ATÉ SEMPRE, SACY

JAcQUEs TOU AQUI!  

JACQUES ARLINDO DOS SANTOS

Perdemos o Sacy! A mensagem do Reginaldo alarmou-me. Não quis acreditar. Com bastante cuidado liguei para a Ana Edith. Aconteceu alguma coisa? Não. Está tudo bem, disse ela. Contactei o João Jardim. Lá longe, onde estava ele confirmou. Sim, perdemos mesmo o Sacy! Como enfrentar isso? Estupefacto, amparei as ideias e tentei aceitar. Entretanto, a dor, na sua mais terrível versão, começou a derrubar-me. Busquei remédios e também os meus direitos. Entre vários, escolhi o de sonhar. Porque aos sonhadores permite-se tudo. No âmago da minha tristeza, imaginei coisas enquanto os sentimentos se emaranhavam. Prevaleceu o da verdade que me conduziu, sem qualquer desvio, a uma realidade indesmentível: Um homem da dimensão do Sacy não pode ser esquecido. Pelo contrário, deve ser imortalizado.

O modo mais adequado de se perpetuar alguém para lá da sua morte, terá de ser o que torna perene o nome, a obra e as atitudes do indivíduo que parte para a eternidade, rotulado pela sua qualidade de ser superior.  

Os que de perto lidaram com ele, e não foram poucos, já há muito o tinham elevado a esse patamar. Cabe agora à sociedade angolana lembrar-se do doutor José Carlos Fernandes dos Santos, o inesquecível doutor Sacy, primeiro bastonário da Ordem dos Médicos de Angola. O médico que encarnou a dignidade, o profissional do nosso orgulho. 

Sem sombra de dúvida, o Sacy era um daqueles homens que merecem entrar na História do país por essa via da imortalidade. Um homem incomum, um profissional de excelência, um ser humano distinto, da maior grandeza. Em suma, um fora de série. Esse homem, o Sacy que nos deixou abruptamente e se levou ontem a enterrar, fez o favor de ser, durante décadas, meu médico, conselheiro e grande amigo. Tratou de muitas outras pessoas, para quem teve sempre gestos de carinho e amizade. Eram os seus “jovens” doentes. Assim éramos todos tratados por ele. Nesse período prodigioso das nossas vidas, enquanto lhe mostrava as mazelas do meu corpo e muito do que me ia na alma, ele presenteou-me sempre com a sua atenção, compreensão, competência médica e, sobretudo, com a sua amizade. Com a pureza do seu carácter e a nobreza da sua alma. Era, para mim e por tudo isso, um amigo daqueles que já não se usam.

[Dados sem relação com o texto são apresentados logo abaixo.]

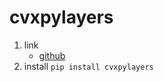 # cvxpylayers

1. link
   * [github](https://github.com/cvxgrp/cvxpylayers)
2. install `pip install cvxpylayers`
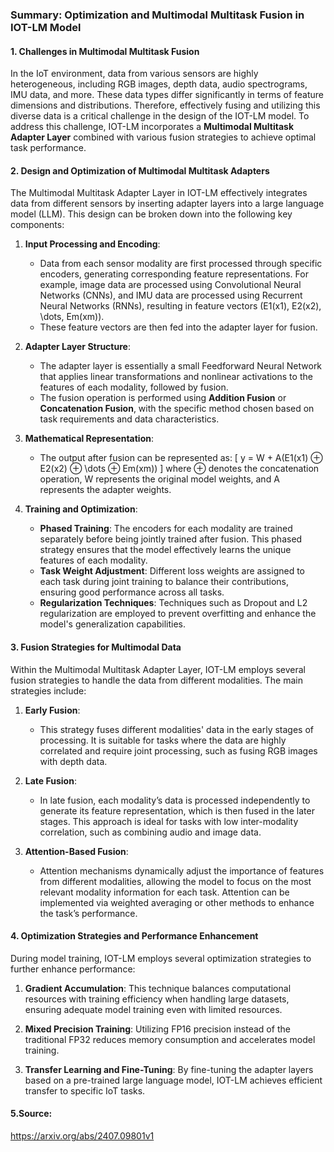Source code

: ### Summary: Optimization and Multimodal Multitask Fusion in IOT-LM Model

#### 1. Challenges in Multimodal Multitask Fusion
In the IoT environment, data from various sensors are highly heterogeneous, including RGB images, depth data, audio spectrograms, IMU data, and more. These data types differ significantly in terms of feature dimensions and distributions. Therefore, effectively fusing and utilizing this diverse data is a critical challenge in the design of the IOT-LM model. To address this challenge, IOT-LM incorporates a **Multimodal Multitask Adapter Layer** combined with various fusion strategies to achieve optimal task performance.

#### 2. Design and Optimization of Multimodal Multitask Adapters
The Multimodal Multitask Adapter Layer in IOT-LM effectively integrates data from different sensors by inserting adapter layers into a large language model (LLM). This design can be broken down into the following key components:

1. **Input Processing and Encoding**:
   - Data from each sensor modality are first processed through specific encoders, generating corresponding feature representations. For example, image data are processed using Convolutional Neural Networks (CNNs), and IMU data are processed using Recurrent Neural Networks (RNNs), resulting in feature vectors \(E1(x1), E2(x2), \dots, Em(xm)\).
   - These feature vectors are then fed into the adapter layer for fusion.

2. **Adapter Layer Structure**:
   - The adapter layer is essentially a small Feedforward Neural Network that applies linear transformations and nonlinear activations to the features of each modality, followed by fusion.
   - The fusion operation is performed using **Addition Fusion** or **Concatenation Fusion**, with the specific method chosen based on task requirements and data characteristics.

3. **Mathematical Representation**:
   - The output after fusion can be represented as:
     \[
     y = W + A(E1(x1) ⊕ E2(x2) ⊕ \dots ⊕ Em(xm))
     \]
     where ⊕ denotes the concatenation operation, W represents the original model weights, and A represents the adapter weights.

4. **Training and Optimization**:
   - **Phased Training**: The encoders for each modality are trained separately before being jointly trained after fusion. This phased strategy ensures that the model effectively learns the unique features of each modality.
   - **Task Weight Adjustment**: Different loss weights are assigned to each task during joint training to balance their contributions, ensuring good performance across all tasks.
   - **Regularization Techniques**: Techniques such as Dropout and L2 regularization are employed to prevent overfitting and enhance the model's generalization capabilities.

#### 3. Fusion Strategies for Multimodal Data
Within the Multimodal Multitask Adapter Layer, IOT-LM employs several fusion strategies to handle the data from different modalities. The main strategies include:

1. **Early Fusion**:
   - This strategy fuses different modalities' data in the early stages of processing. It is suitable for tasks where the data are highly correlated and require joint processing, such as fusing RGB images with depth data.

2. **Late Fusion**:
   - In late fusion, each modality’s data is processed independently to generate its feature representation, which is then fused in the later stages. This approach is ideal for tasks with low inter-modality correlation, such as combining audio and image data.

3. **Attention-Based Fusion**:
   - Attention mechanisms dynamically adjust the importance of features from different modalities, allowing the model to focus on the most relevant modality information for each task. Attention can be implemented via weighted averaging or other methods to enhance the task’s performance.

#### 4. Optimization Strategies and Performance Enhancement
During model training, IOT-LM employs several optimization strategies to further enhance performance:

1. **Gradient Accumulation**: This technique balances computational resources with training efficiency when handling large datasets, ensuring adequate model training even with limited resources.

2. **Mixed Precision Training**: Utilizing FP16 precision instead of the traditional FP32 reduces memory consumption and accelerates model training.

3. **Transfer Learning and Fine-Tuning**: By fine-tuning the adapter layers based on a pre-trained large language model, IOT-LM achieves efficient transfer to specific IoT tasks.

#### 5.Source:
https://arxiv.org/abs/2407.09801v1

No dia do nosso último encontro, no verão passado, em Lisboa, observei demoradamente o seu cabelo branco, as sobrancelhas espessas e o bigode farto. Tinha o mesmo sorriso tímido e humilde com que sempre o vi. Durante o almoço organizado pelo João, ainda dividimos recordações, algumas cumplicidades forjadas nos capítulos que escrevemos sobre o futuro de Angola. Lembramos também os que tinham partido sem alcançarem a felicidade de ver o nosso país próspero e feliz. 

Sempre que nos vimos nestes tempos difíceis de agora e recordando o antigamente das nossas vidas, era quase infalível lembrar com saudade, o pai Jofre dos Santos, ele também meu velho amigo e companheiro, e um outro nosso eleito, o José Pedro Tonet. 

Para que se saiba, tive o privilégio de ter em mãos, um conjunto de poemas da sua lavra. Pediu-me opinião sobre o trabalho que, nos últimos anos o absorvia, nos seus momentos de solidão. Ele escrevia. O exercício constituía, certamente um lenitivo nesses instantes de recolha e reflexão. Os versos que li, reflectem o seu carácter e sensibilidade, quem sabe se uma fuga também. Para o afastar da angústia que sentia pela desdita do povo angolano. Talvez não tenham sido publicados. Contudo, espero vê-los um dia em livro, como espero que a vida se encarregue de deixar para a posteridade o nome do Sacy, um cidadão digno e exemplar que, em muitas circunstâncias, elevou o prestígio da nossa terra. 

E pronto. Despeço-me do Sacy, assim, à minha maneira. E nesta hora de imensa dor, quero abraçar a Corina, os seus filhos Lelyka, José Carlos (Sacyzinho) e a Suzana. À restante família, deixo o meu abraço fraterno. Para os amigos comuns e para os estimados leitores, vai a minha eterna esperança de uma vida melhor e o meu abraço solidário, com o desejo de podermos estar novamente aqui no próximo domingo.